*** Records for this exercise Section Begins ***
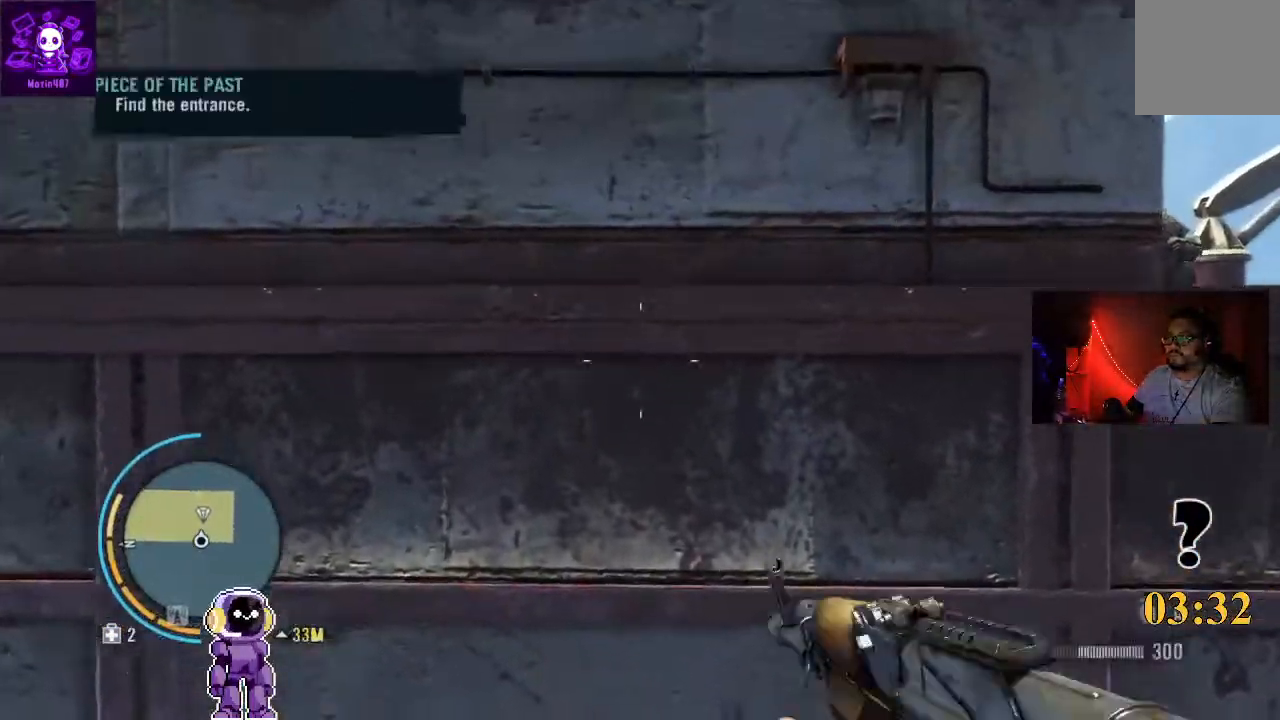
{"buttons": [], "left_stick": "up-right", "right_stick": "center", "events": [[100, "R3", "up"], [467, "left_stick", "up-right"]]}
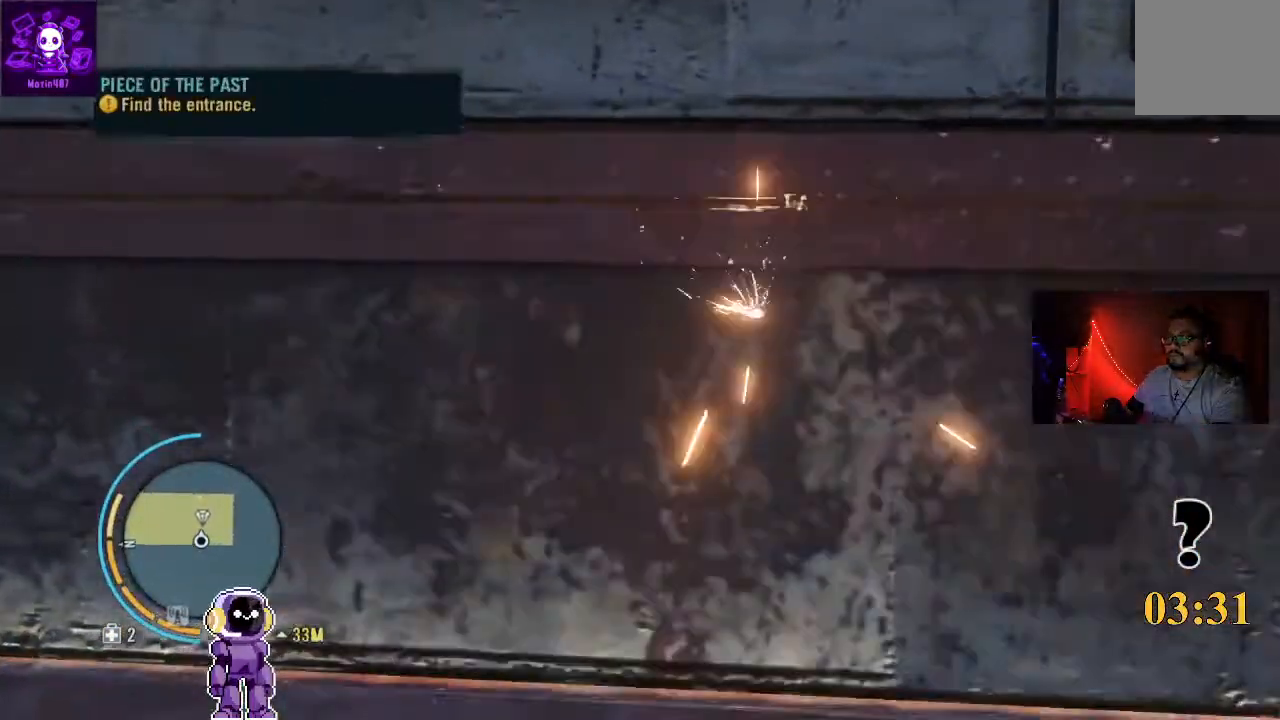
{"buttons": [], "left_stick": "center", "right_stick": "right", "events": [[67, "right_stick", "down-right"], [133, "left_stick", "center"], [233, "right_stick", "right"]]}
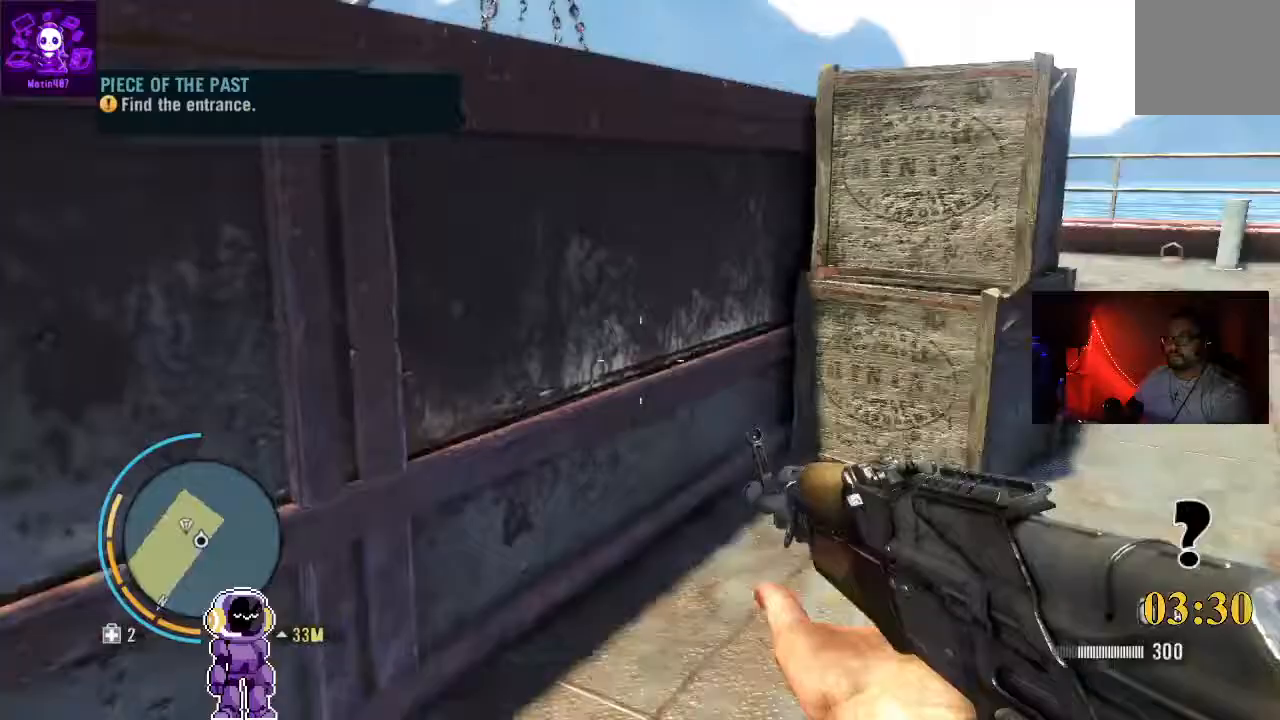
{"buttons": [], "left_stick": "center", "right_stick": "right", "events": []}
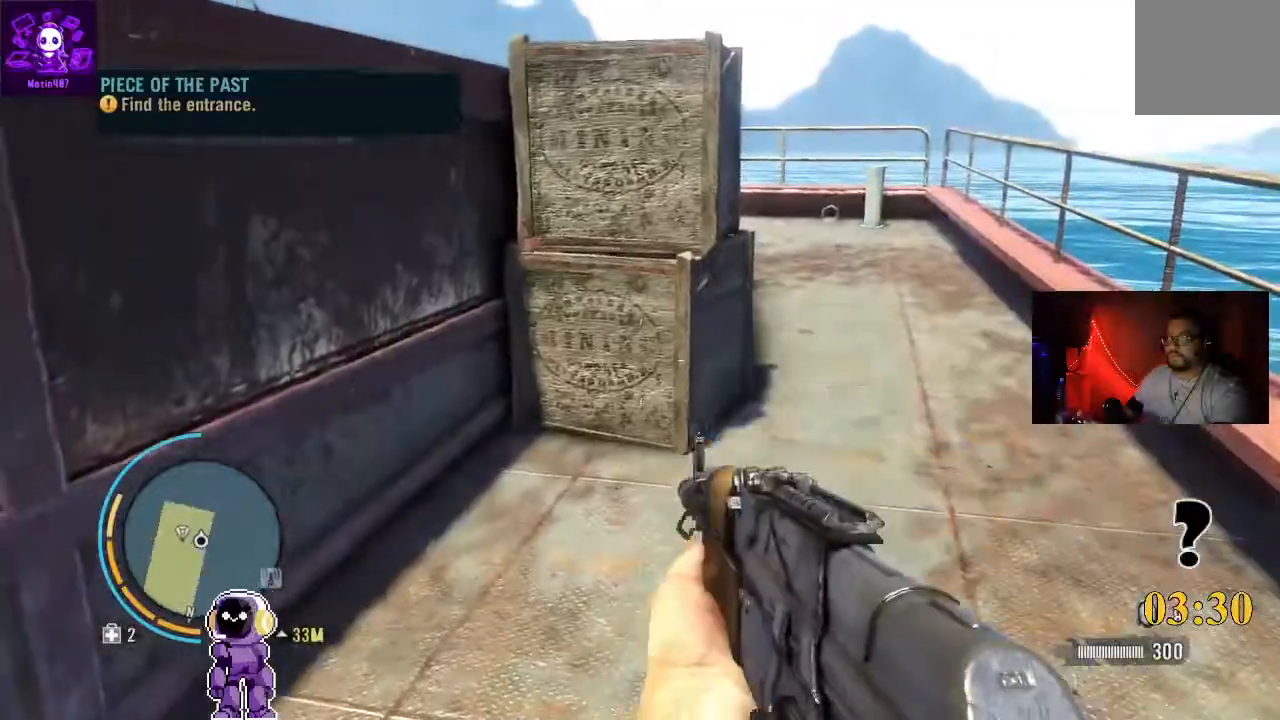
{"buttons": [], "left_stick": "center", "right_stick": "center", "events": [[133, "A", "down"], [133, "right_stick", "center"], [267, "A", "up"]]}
*** Records for this exercise Section Ends ***
*** Records for this exercise Section Begins ***
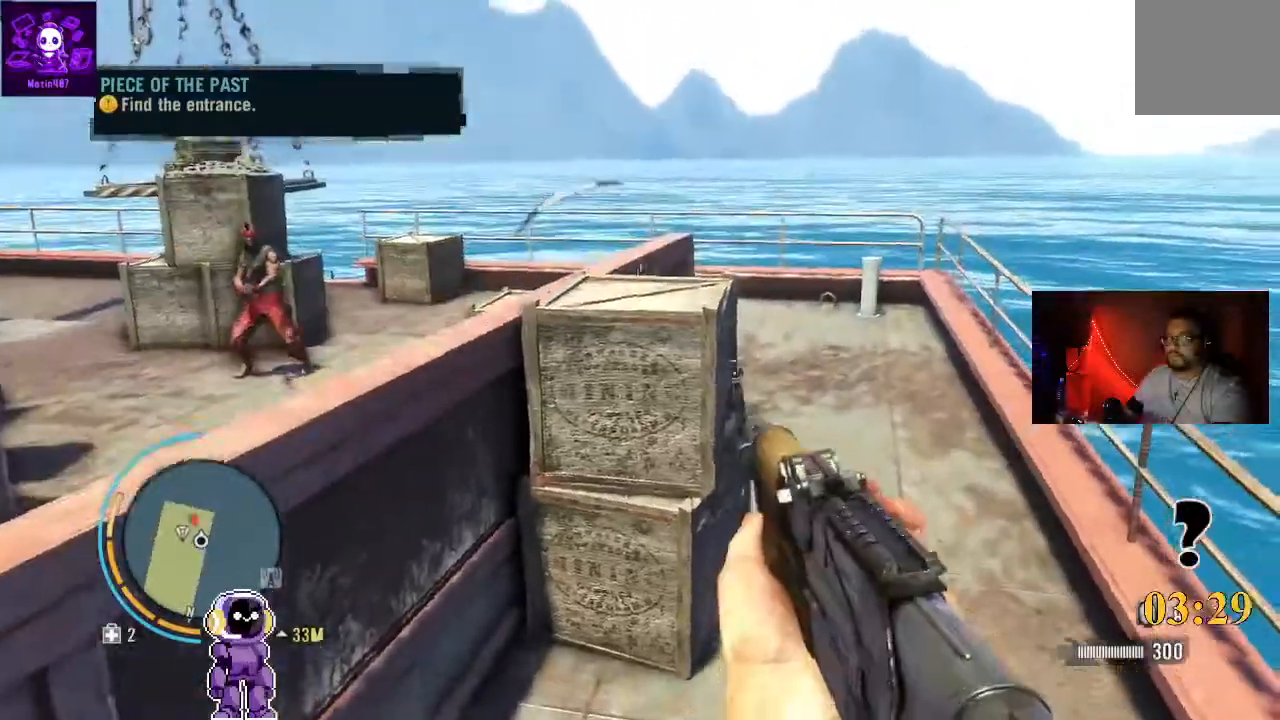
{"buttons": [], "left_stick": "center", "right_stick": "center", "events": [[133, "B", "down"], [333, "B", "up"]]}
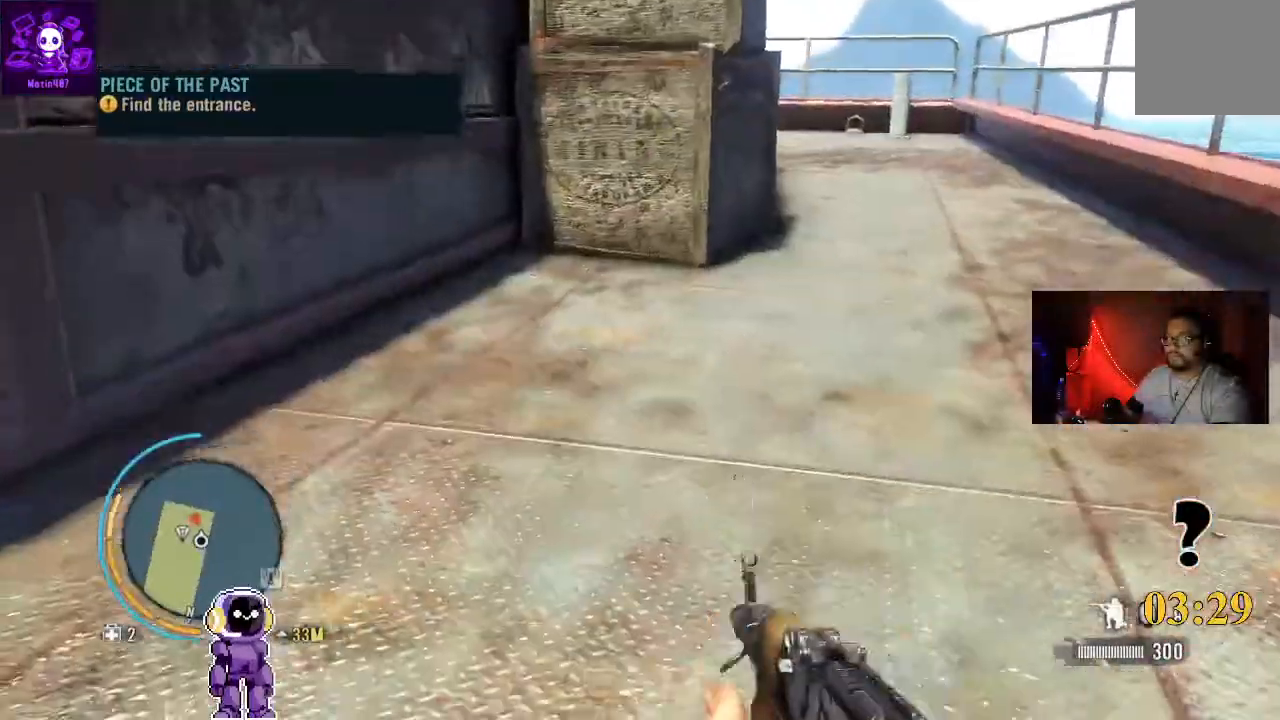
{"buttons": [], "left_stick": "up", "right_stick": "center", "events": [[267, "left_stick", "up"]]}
*** Records for this exercise Section Ends ***
# [Task details]
Nothing but a number should be given: the count of lines above that hold "down".

# [Output for this task]
3